Integrating WEKA Classifiers

Create a classifier using the Weka Explorer

  1. Create a CSV file with your training data. Make sure the file has headers. For nominal attributes, I recommend using string names -- otherwise Weka will interpret them as continuous numeric values by default.
  2. Run the Weka Explorer GUI.
  3. On the Preprocess tab, load your CSV file. You may want to save it as an ARFF file for future use.
  4. On the Classify tab, choose and train a classifier.
  5. Right-click on the new entry in the Result list (lower left corner). Choose Save model to export a serialized copy of the classifier.

Integrate the classifier into your Java code

We'll be following the instructions at http://weka.wikispaces.com/Programmatic+Use and http://weka.wikispaces.com/Serialization#Deserializing

Follow Step 1 in Programmatic Use.
Declare Attribute objects for all the attributes in your data relation.
For each nominal attribute, you'll need to create a FastVector and add to it strings representing all the possible values of the attribute.

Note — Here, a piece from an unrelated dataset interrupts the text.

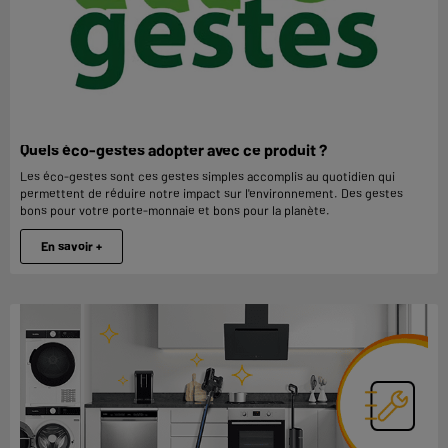
Quels éco-gestes adopter avec ce produit ?
Les éco-gestes sont ces gestes simples accomplis au quotidien qui
permettent de réduire notre impact sur l'environnement. Des gestes
bons pour votre porte-monnaie et bons pour la planète.
En savoir +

Use this FastVector when initializing the nominal attribute.
Create a FastVector representing all the Attributes, in order.

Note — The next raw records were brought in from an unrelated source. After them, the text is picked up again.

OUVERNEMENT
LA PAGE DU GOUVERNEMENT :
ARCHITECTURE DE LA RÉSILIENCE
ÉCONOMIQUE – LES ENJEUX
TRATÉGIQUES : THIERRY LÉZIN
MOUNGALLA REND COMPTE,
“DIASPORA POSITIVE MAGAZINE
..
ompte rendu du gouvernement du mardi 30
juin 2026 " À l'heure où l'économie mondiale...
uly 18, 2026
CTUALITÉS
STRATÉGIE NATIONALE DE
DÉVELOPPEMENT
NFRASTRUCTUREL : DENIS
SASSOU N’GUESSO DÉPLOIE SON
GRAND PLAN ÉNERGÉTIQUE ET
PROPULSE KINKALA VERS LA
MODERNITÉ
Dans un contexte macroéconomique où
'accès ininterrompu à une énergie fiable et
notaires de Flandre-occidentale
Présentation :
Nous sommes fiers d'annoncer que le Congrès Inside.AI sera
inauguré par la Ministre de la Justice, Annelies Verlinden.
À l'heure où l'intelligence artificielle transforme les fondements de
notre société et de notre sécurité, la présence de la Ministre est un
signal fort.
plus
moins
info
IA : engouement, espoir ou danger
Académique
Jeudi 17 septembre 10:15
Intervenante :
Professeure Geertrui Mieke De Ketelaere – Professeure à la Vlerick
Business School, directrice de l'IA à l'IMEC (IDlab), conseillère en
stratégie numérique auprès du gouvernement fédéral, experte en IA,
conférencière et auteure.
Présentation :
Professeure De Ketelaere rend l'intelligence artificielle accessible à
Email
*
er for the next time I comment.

Follow the beginning of Step 2.
Create an Instances object do define the relation, and set the index of the output attribute using setClassIndex.

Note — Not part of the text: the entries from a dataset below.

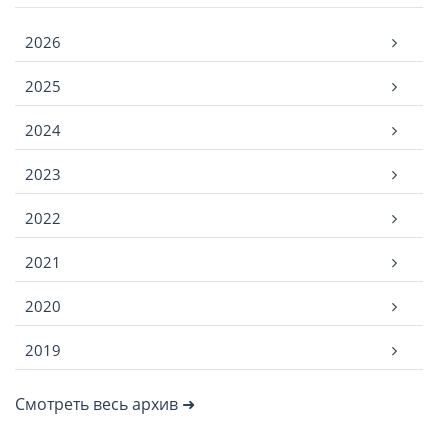
Архив
2026
2025
2024
2023
2022
2021
2020
2019
Смотреть весь архив ➜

Don't add any actual Instance objects to the Instances object.

Declare a Classifier. Instead of training the Classifier at runtime, initialize it by loading and deserializing the model file that you saved. See http://weka.wikispaces.com/Serialization#Deserializing

Classify an instance

Create a new Instance object.

Using the correct order, call setValue, passing Attribute objects and numeric/string values to populate the Instance. (See the middle of Step 2 in Programmatic Use.) For a more general way to do this, see the method getInstance in Konstantin's WekaWrapper class.

Set the Instance object's relation by passing the Instances object to setDataset.

Calculate an array of doubles representing the probability distribution by calling the Classifier 's distributionForInstance method, passing in the Instance object. (See Step 4 of Programmatic Use.)